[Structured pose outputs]
──────────────────────────────

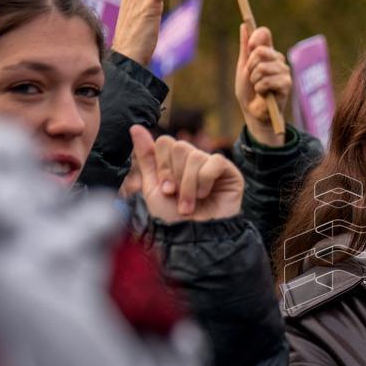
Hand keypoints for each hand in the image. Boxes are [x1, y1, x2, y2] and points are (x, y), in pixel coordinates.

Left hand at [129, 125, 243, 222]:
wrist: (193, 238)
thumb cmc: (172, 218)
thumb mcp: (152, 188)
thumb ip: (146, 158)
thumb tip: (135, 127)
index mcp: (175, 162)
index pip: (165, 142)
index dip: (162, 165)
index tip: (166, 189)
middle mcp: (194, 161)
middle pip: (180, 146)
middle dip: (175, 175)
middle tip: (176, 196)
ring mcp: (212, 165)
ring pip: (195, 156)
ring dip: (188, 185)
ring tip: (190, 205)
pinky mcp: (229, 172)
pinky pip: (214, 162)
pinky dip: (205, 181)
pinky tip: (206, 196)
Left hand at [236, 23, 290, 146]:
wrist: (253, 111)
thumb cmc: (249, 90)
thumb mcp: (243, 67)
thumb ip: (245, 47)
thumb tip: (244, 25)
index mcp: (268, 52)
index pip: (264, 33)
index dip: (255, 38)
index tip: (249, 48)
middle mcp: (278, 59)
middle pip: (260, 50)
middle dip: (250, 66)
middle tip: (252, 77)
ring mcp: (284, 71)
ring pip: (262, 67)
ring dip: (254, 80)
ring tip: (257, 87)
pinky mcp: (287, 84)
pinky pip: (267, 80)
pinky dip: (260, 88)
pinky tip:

──────────────────────────────

— DIRECTIONS —
Write the entries above out again exactly, omitting each image.

— RESULT FOR THIS TASK —
Hand keypoints for each hand in the image. Boxes are [x1, y1, x2, y2] and points are (x, y), in pixel coordinates.

Left hand at [129, 125, 243, 222]:
wrist: (193, 238)
thumb cmc: (172, 218)
thumb mcp: (152, 188)
thumb ip: (146, 158)
thumb tip: (135, 127)
index mcp: (175, 162)
index pip: (165, 142)
index dip: (162, 165)
index tip: (166, 189)
middle mcp: (194, 161)
middle pip: (180, 146)
middle dip: (175, 175)
middle tip: (176, 196)
ring mcp: (212, 165)
ring pip: (195, 156)
ring dip: (188, 185)
ring tip: (190, 205)
pinky mcp: (229, 172)
pinky pip: (214, 162)
pinky dip: (205, 181)
pinky tip: (206, 196)
Left hand at [236, 23, 290, 146]:
wrist: (253, 111)
thumb cmc: (249, 90)
thumb mcp: (243, 67)
thumb ip: (245, 47)
thumb tip: (244, 25)
index mcp: (268, 52)
index pip: (264, 33)
index dip: (255, 38)
index tip: (249, 48)
middle mcp: (278, 59)
middle pip: (260, 50)
middle dip: (250, 66)
middle tip: (252, 77)
ring mcp: (284, 71)
ring pip: (262, 67)
ring dip: (254, 80)
ring tip: (257, 87)
pinky mcp: (287, 84)
pinky pip: (267, 80)
pinky dip: (260, 88)
pinky tip:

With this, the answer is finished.